Espetáculo de André Masseno investiga o que está por baixo das camadas de representações
Outdoor corpo machine está em cartaz amanhã e domingo, na programação do FID
O Fórum Internacional de Dança (FID) termina suas apresentações neste fim de semana. Entre as atrações de sábado e domingo está Outdoor corpo machine, de André Masseno, que se integra a uma das tendências mais importantes da dança contemporânea no Brasil: a investigação do que seria realmente o corpo do brasileiro por baixo de todas as camadas de representações preconceituosas sobrepostas a ele.
A lógica de Outdoor corpo machine é simples. André decidiu ir atrás do “homem”, não o ser humano cuja natureza os filósofos tentam definir há séculos, mas o corpo masculino que a mídia e a sociedade de consumo tentam vender o tempo todo. Os tijolos fundamentais sobre os quais Outdoor corpo machine é construído são imagens conhecidas dos espectadores: poses, posturas e atitudes que podem ser encontradas na publicidade, na pornografia, no imaginário construído pela indústria cultural. A maneira como o artista articula esses elementos produz alguns momentos hilariantes, mas, acima de tudo, tem sabor amargo por causa do retrato perverso que acaba construindo de nosso tempo e seu universo de representações.
É a maneira como André Masseno organiza esse material que dá força e sentido a Outdoor corpo machine. Ele trabalha, antes de tudo, com a ideia de acúmulo, de saturação. Quando o vemos macaquear uma pose de revista masculina, por exemplo, achamos graça. Quanto ele nos atinge com uma overdose de poses, a coisa começa a se tornar incômoda. Somos subitamente confrontados ao fato de que gostaríamos que aquele corpo fosse apenas um corpo (naquele sentido que a indústria adora vender, uma casca a ser vista, admirada, invejada), ao mesmo tempo em que precisamos enfrentar o fato de que se trata de uma pessoa com ideias e sentimentos próprios, problemas, contradições. É cômodo consumir corpos e suas imagens; perceber você mesmo como tal produz desconforto.

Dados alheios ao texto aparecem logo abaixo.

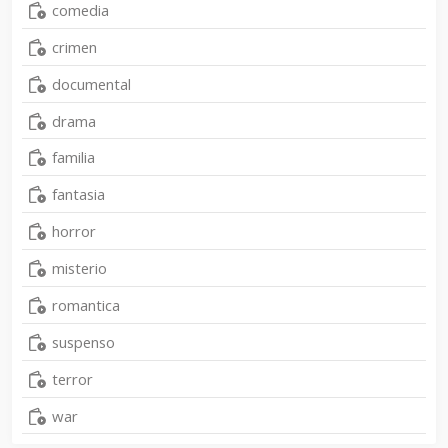
comedia
crimen
documental
drama
familia
fantasia
horror
misterio
romantica
suspenso
terror
war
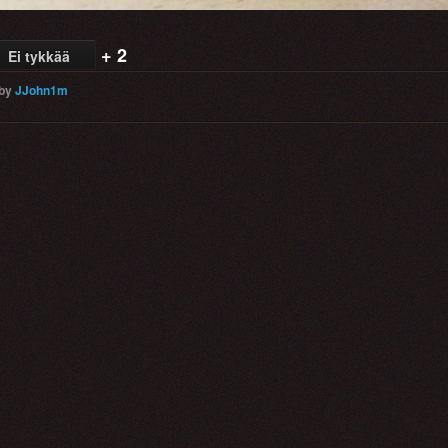
+ 2
Ei tykkää
by
JJohn1m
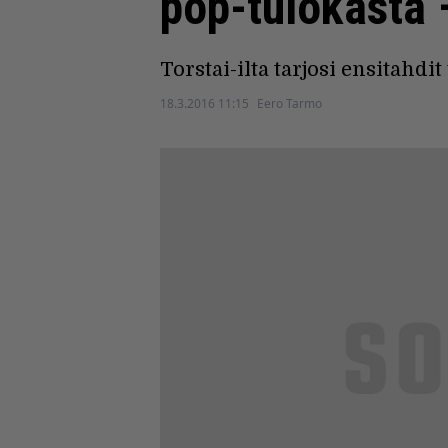
pop-tulokasta –
Torstai-ilta tarjosi ensitahd
18.3.2016 11:15
Eero Tarmo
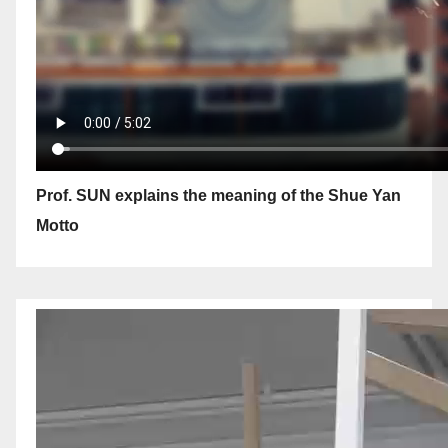
Prof. SUN explains the meaning of the Shue Yan
Motto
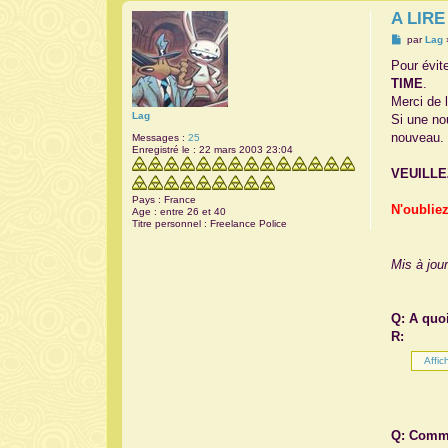
A LIRE
M
par
Lag
e
s
Pour évit
s
TIME
.
a
g
Merci de 
e
Lag
Si une no
nouveau.
Messages :
25
Enregistré le :
22 mars 2003 23:04
VEUILLE
Pays :
France
N'oubliez
Age :
entre 26 et 40
Titre personnel :
Freelance Police
Mis à jour
Q: A quo
R:
Q: Comme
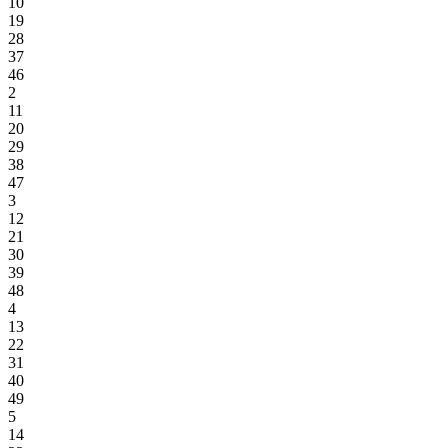
10
19
28
37
46
2
11
20
29
38
47
3
12
21
30
39
48
4
13
22
31
40
49
5
14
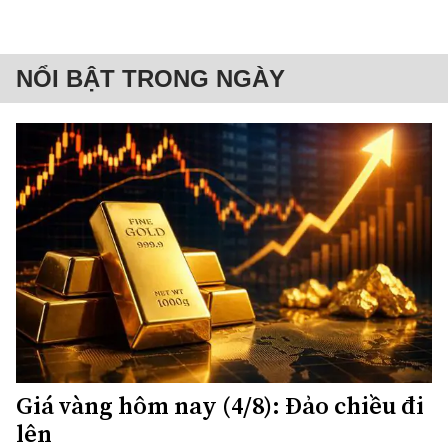
NỔI BẬT TRONG NGÀY
Giá vàng hôm nay (4/8): Đảo chiều đi
lên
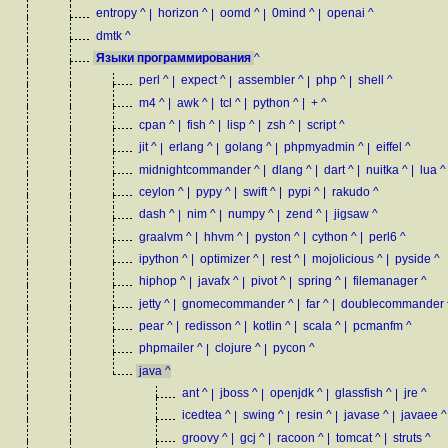
entropy
^
|
horizon
^
|
oomd
^
|
0mind
^
|
openai
^
dmtk
^
Языки программирования
^
perl
^
|
expect
^
|
assembler
^
|
php
^
|
shell
^
m4
^
|
awk
^
|
tcl
^
|
python
^
|
+
^
cpan
^
|
fish
^
|
lisp
^
|
zsh
^
|
script
^
jit
^
|
erlang
^
|
golang
^
|
phpmyadmin
^
|
eiffel
^
midnightcommander
^
|
dlang
^
|
dart
^
|
nuitka
^
|
lua
^
ceylon
^
|
pypy
^
|
swift
^
|
pypi
^
|
rakudo
^
dash
^
|
nim
^
|
numpy
^
|
zend
^
|
jigsaw
^
graalvm
^
|
hhvm
^
|
pyston
^
|
cython
^
|
perl6
^
ipython
^
|
optimizer
^
|
rest
^
|
mojolicious
^
|
pyside
^
hiphop
^
|
javafx
^
|
pivot
^
|
spring
^
|
filemanager
^
jetty
^
|
gnomecommander
^
|
far
^
|
doublecommander
pear
^
|
redisson
^
|
kotlin
^
|
scala
^
|
pcmanfm
^
phpmailer
^
|
clojure
^
|
pycon
^
java
^
ant
^
|
jboss
^
|
openjdk
^
|
glassfish
^
|
jre
^
icedtea
^
|
swing
^
|
resin
^
|
javase
^
|
javaee
^
groovy
^
|
gcj
^
|
racoon
^
|
tomcat
^
|
struts
^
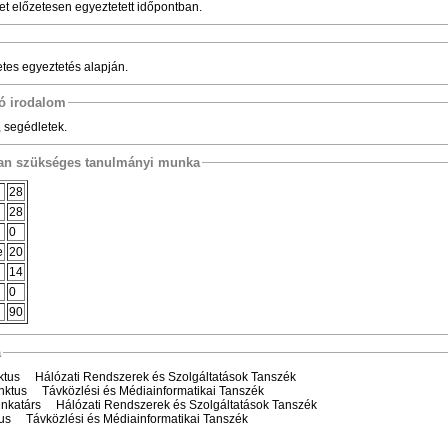
et előzetesen egyeztetett időpontban.
etes egyeztetés alapján.
tó irodalom
, segédletek.
osan szükséges tanulmányi munka
28
28
0
e
20
14
0
90
a
tus Hálózati Rendszerek és Szolgáltatások Tanszék
nktus Távközlési és Médiainformatikai Tanszék
katárs Hálózati Rendszerek és Szolgáltatások Tanszék
us Távközlési és Médiainformatikai Tanszék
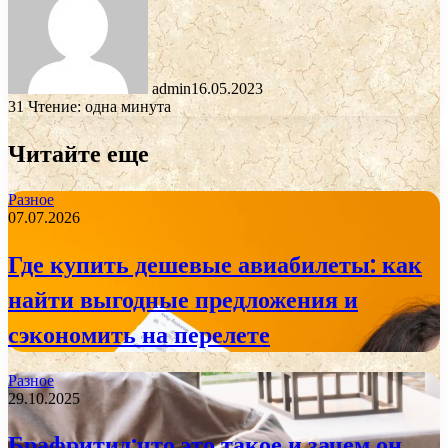
admin
16.05.2023
31
Чтение: одна минута
Читайте еще
Разное
07.07.2026
Где купить дешевые авиабилеты: как
найти выгодные предложения и
сэкономить на перелете
Разное
29.10.2025
Брафритид:что это такое и зачем он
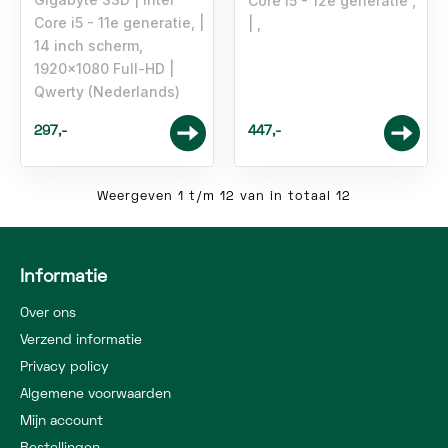
Core i5 - 12e generatie ,
Core i5 - 11e generatie,
,
14 inch scherm,
1920x1080 Full-HD
Qwerty (Nederlands)
297,-
447,-
Weergeven 1 t/m 12 van in totaal 12
Informatie
Over ons
Verzend informatie
Privacy policy
Algemene voorwaarden
Mijn account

Ironicamente, é o André Masseno intérprete que quase põe a perder a criação do André Masseno criador. O intérprete é o próprio menino do Rio (com alguns anos de experiência a mais), jovem, loiro, lindo, musculoso – em resumo, seu corpo corresponde exageradamente à representação que ele mesmo pretende criticar. É possível que Outdoor corpo machine tivesse ainda mais força se apresentado por um intérprete totalmente diverso: envelhecido, grotesco, em completo desacordo com os padrões de corpo masculino propostos (impostos?) pela indústria cultural. Ao apresentar as mesmas poses, caras, bocas e gestos, seria capas de expor ainda mais o ridículo de nossa adesão a estereótipos. Não que faça muita diferença: com o que mostra no palco com seu performer específico, Outdoor corpo machine já contribui de maneira suficiente para o debate sobre os vícios de nosso repertório de representações.
FÓRUM INTERNACIONAL DE DANÇA Sexta, às 20h, A incerteza, Joana Wanner e Raul Corrêa (MG), Espaço Ambiente (Rua Grão Pará, 185, Santa Efigênia). Às 21h, (Not) a love song, Alain Buffard/ PI: ES (França), Teatro Sesiminas (Rua Padre Marinho, 60, Santa Efigênia). Sábado e domingo, às 16h, Brincos & folias, Balangandança Cia. (SP), Teatro Marília (Avenida Alfredo Balena, 586, Funcionários). Às 19h, Outdoor corpo machine, André Masseno (RJ), Espaço Ambiente. Às 21h, Um corpo que não aguenta mais, Marta Soares (SP), Teatro Klauss Vianna (Oi Futuro, Avenida Afonso Pena, 4.001, Serra). Ingressos: R$ 2 (inteira) e R$ 1 (meia).